Physical law works as expected for both observers, and in both cases describes the same underlying system, but since entropy is defined in terms of macrostates it will appear differently to observers using different abstractions.
Subjective but not Bayesian
(notes on Shalizi 2004, The Backwards Arrow of Time of the Coherently Bayesian Statistical Mechanic)
Shalizi argues that thermodynamic entropy does not correspond to the entropy of a Bayesian posterior on microstates. The argument is very simple: a Bayesian's uncertainty, and thus their subjective entropy, decreases as more information about the system is observed. But this contradicts the law that entropy increases over time!
In this framework, when I start with two gases separated by a partition, and then release the partition, I do not become more uncertain about the microstate. The system proceeds to microstates in which the gases are mixed, but as long as the dynamics are deterministic then the number of reachable microstates is no larger than the number we started with. If we continue to observe macro-level properties of the system over time, these will restrict the set of possible microstates even further! So our Bayesian entropy decreases, even as thermodynamic entropy goes up.
Responses to this:
- We can't keep track of the full distribution on microstates? the start distribution is easily representable by a simple rule. but if we can't simulate the system to infinite precision, then our simulations will introduce noise, and ultimately we'll become uncertain whether a state is legal.
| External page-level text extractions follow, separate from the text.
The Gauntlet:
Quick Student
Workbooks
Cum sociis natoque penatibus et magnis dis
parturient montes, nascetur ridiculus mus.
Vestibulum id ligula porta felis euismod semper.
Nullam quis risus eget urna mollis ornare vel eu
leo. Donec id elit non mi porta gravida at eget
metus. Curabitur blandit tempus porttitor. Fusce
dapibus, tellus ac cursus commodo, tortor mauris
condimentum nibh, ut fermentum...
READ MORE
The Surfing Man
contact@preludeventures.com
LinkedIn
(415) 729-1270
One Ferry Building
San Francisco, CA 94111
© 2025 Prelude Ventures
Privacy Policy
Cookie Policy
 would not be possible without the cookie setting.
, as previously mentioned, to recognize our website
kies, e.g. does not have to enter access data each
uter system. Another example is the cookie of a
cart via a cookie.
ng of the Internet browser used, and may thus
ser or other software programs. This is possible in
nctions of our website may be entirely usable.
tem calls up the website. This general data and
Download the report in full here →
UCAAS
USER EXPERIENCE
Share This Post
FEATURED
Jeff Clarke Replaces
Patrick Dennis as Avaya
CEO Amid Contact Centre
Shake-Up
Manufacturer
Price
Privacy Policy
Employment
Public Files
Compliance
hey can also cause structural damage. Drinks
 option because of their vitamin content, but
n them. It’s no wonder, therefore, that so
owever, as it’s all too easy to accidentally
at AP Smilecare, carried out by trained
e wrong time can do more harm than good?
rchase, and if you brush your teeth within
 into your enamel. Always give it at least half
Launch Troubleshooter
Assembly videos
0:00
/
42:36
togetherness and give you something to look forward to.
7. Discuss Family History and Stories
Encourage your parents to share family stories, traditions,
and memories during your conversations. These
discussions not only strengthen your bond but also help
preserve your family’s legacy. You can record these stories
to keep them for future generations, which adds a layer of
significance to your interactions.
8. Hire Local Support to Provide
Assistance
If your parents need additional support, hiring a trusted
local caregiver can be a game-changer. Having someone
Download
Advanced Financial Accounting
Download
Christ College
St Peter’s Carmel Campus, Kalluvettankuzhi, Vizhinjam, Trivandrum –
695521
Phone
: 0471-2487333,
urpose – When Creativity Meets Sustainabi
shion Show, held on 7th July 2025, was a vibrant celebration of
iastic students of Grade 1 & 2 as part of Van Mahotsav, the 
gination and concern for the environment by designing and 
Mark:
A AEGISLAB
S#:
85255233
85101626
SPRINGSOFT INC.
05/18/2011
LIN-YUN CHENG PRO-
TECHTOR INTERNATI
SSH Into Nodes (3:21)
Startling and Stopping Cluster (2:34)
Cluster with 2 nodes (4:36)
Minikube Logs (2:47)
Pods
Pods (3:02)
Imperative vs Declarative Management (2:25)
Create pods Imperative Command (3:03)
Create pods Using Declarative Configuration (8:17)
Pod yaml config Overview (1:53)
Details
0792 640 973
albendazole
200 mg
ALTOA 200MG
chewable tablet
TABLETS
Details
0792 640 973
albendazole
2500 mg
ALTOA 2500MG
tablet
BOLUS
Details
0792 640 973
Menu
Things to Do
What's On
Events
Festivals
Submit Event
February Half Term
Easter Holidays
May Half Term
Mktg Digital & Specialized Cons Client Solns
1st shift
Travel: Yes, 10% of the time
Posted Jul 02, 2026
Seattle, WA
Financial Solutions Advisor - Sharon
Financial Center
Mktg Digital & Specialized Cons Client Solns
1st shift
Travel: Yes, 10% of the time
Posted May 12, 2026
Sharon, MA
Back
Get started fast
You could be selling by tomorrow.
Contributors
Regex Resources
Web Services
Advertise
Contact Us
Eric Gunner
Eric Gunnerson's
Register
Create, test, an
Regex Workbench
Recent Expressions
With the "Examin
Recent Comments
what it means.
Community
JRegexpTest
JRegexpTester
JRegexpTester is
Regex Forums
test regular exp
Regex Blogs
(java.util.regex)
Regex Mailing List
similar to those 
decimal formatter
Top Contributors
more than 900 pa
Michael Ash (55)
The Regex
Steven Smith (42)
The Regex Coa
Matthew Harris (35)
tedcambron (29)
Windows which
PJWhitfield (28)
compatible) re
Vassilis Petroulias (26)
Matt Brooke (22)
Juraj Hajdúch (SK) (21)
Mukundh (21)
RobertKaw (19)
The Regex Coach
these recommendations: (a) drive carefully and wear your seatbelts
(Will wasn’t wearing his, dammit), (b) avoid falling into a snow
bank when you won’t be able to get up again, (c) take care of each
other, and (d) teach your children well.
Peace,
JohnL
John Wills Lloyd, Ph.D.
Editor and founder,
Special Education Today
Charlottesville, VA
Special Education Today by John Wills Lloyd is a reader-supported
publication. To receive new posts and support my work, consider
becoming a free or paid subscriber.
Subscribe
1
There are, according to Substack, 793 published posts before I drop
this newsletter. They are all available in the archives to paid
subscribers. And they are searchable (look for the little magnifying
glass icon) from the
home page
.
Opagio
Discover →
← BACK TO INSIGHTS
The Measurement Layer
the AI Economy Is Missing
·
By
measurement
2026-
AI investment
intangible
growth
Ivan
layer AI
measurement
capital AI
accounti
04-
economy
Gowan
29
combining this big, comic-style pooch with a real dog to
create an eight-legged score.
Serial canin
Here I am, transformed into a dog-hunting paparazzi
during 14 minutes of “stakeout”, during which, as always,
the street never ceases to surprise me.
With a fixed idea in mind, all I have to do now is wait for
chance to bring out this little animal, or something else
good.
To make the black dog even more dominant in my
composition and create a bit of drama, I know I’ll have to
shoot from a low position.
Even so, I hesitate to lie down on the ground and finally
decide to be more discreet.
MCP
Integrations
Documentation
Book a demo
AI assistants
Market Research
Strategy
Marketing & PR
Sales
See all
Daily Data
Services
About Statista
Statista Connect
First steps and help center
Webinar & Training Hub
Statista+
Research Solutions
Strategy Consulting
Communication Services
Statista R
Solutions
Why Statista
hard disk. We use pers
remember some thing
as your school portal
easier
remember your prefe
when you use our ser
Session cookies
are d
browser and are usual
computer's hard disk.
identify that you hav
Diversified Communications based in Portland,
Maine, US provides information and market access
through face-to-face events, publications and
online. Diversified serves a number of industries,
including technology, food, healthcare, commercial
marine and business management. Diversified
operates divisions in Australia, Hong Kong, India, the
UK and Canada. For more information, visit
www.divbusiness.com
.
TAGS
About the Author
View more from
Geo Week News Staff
- Shalizi proposes this, but points out that the resulting subjective entropy depends on the exact computational restraints we specify, so it's not clear why thermodynamic entropy should match it.
- maybe doing the computation at a sufficient precision, fast enough to keep up with the system, is itself guaranteed to release enough heat to guarantee that entropy increases?
- Or the dynamics might just be stochastic.
- Shalizi frames this in terms of reversibility vs irreversibility, and claims that denying reversibility has 'has all the advantages of theft over honest toil' since the whole point of stat mech is to derive irreversible macro behavior from reversible micro behavior.
Shalizi's preferred resolution is to just reject the identification of thermodynamic entropy with Bayesian posterior entropy. We instead can just define thermodynamic entropy to be the log volume of phase space consistent with the current macro state of the system (as we in fact did, above). This is subjective because it depends on our choice of macro-level observables, but there's no concept of keeping track of beliefs over time; the entropy is just defined anew at each timestep.